XR34M1とXR34M2

 XR34(1980年型RGB500)その1を2003年7月に、XR34(1980年型RGB500)その2を同年8月に公開し、XR3400、XR3402H、XR3403H、XR34M1、XR34M2の外観上の区別に関する私見を記述していた。ところが、現存するXR34Mに関する多くの記述が私の理解とは逆になっている。

 下左が
XR34M1とされるマシン(リンク)で、下右の1980年シーズン後に竜洋テストコースで公開されたXR34Mに酷似している。

 黄線はシートレールの延長線を、黄点線はスイングアームピボット部付近とステアリングヘッドを結ぶパイプの下側のパイプの延長線を、青点線はスイングアームピボット部後方のパイプ(ダウンチューブ延長部)を示す。白矢印はフェアリングステーのフレーム取付部を、赤線はスイングアームの縦方向の補強パイプを示している。

 下左はXR34M2とされるマシン(リンク)で、第3戦フランスでのルッキネリのXR34M(下右)に酷似している。

 このマシン(XR34M2とされるマシン)と上のマシン(XR34M1とされるマシン)との差異は次のとおり。

黄点線の位置、対地角度が上のマシンと異なり、その結果として黄線との交点も上のマシンと異なる。
●このマシンのフェアリングステー取付部はバックボーン部にあるが、上のマシンは黄点線パイプ上にある。
青点線の対地角度が異なる。
●上のマシンには青矢印が指すフレームパイプがない。MOTOCOURSE 1980-81では500t第7戦イギリスGPで登場した新型フレームについて「it had two less tubes supporting the rocker arm pivot」とあり、 このタイプはイギリスGPで登場したとしている。
●上のマシンでは後サスペンションのプッシュロッドの下端は赤線の後にあるのに対し、このマシンは赤線の前にある(ただし、スイングアーム右側(車体右側)ではこの差異はない)。

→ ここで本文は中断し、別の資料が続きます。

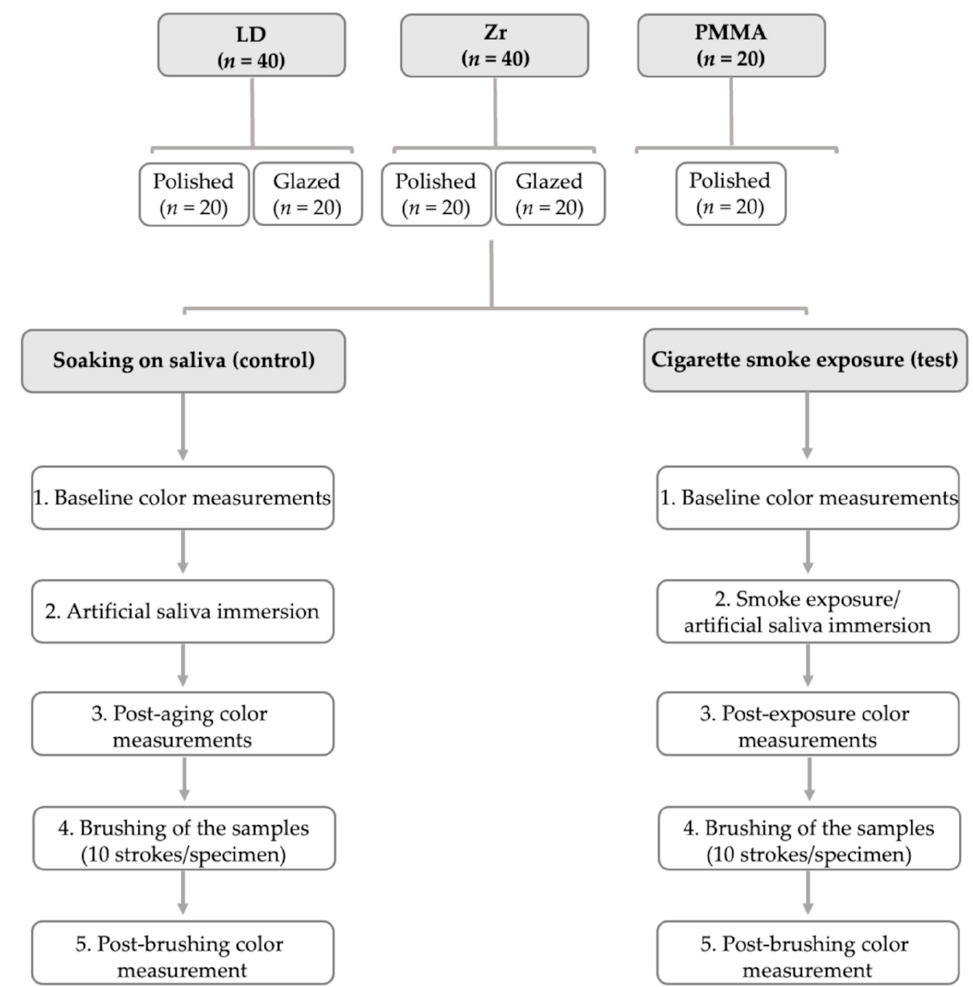
Figure 2. Schematic diagram of the experimental design. Lithium disilicate (LD), zirconia (Zr), and Telio PMMA (PMMA).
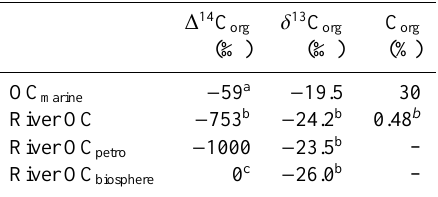
Table 2. Compositions used in the mixing and terrestrial OC loss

 さて、TEAM SUZUKI・179頁では「The first monoshock Suzuki was the XR34M1, first raced in Spain but quickly superseded by the later XR34M2.」とある。この文だけなら、上の第3戦フランスでのマシンは第2戦スペインで登場したXR34M1に酷似したXR34M2であり、上のマシンはXR34M1、XR34M2とは別のマシンという解釈も成り立つ。上のマシンが初登場した時期(500t第7戦イギリス)を「quickly」と表現することが適当なのか疑問があるからである。しかも、同書234頁でこのマシンに酷似したマシンをXR34M2としている。

  しかし、同書187頁で「Randy Mamola used his 1980 XR34-M2 for the Champion Classic race in the USA.」とあるが、このマシン(リンク)は上のマシンと同型である。

 また、右はXR34Mが初登場した第2戦スペインでのマモラとXR34Mだが、XR34M2とされるマシンと同様、後サスペンションのプッシュロッドの下端はスイングアームの縦方向補強の前にあり、フェアリングステー取付部はバックボーン部にある。このように1980年シーズン前半用いられたXR34MはXR34M1とされるマシンと異なる。
 
  以上のことから、私は海外でXR34M1とされるマシンはXR34M2であり、XR34M2とされるマシンはXR34M1であると考えている。同様にモトサイクレットサワダのフェイスブックにあるXR34M2もXR34M1である。

 ただし、実戦においてXR34M2の一部の部品、例えば後サスペンションのロッカーアームがXR34M1に装着されるというようなことがあった可能性はある。XR34M2とされるマシンがXR34M1であっても、一部の部品がXR34M2なのだろうか? 

 なお、XR34M2とされるマシンのオーナーがこのマシンを購入した際に販売者から提供された書類では、このマシンがXR34M2で第2戦スペイン(XR34M登場GP)以降の全てのGPを走ったこととしている。第2戦に登場したマシンはXR34M1のはずであり、この戦歴そのものが疑問なことから、販売者が提供した書類がそもそもの混乱の原因ではないかと思う。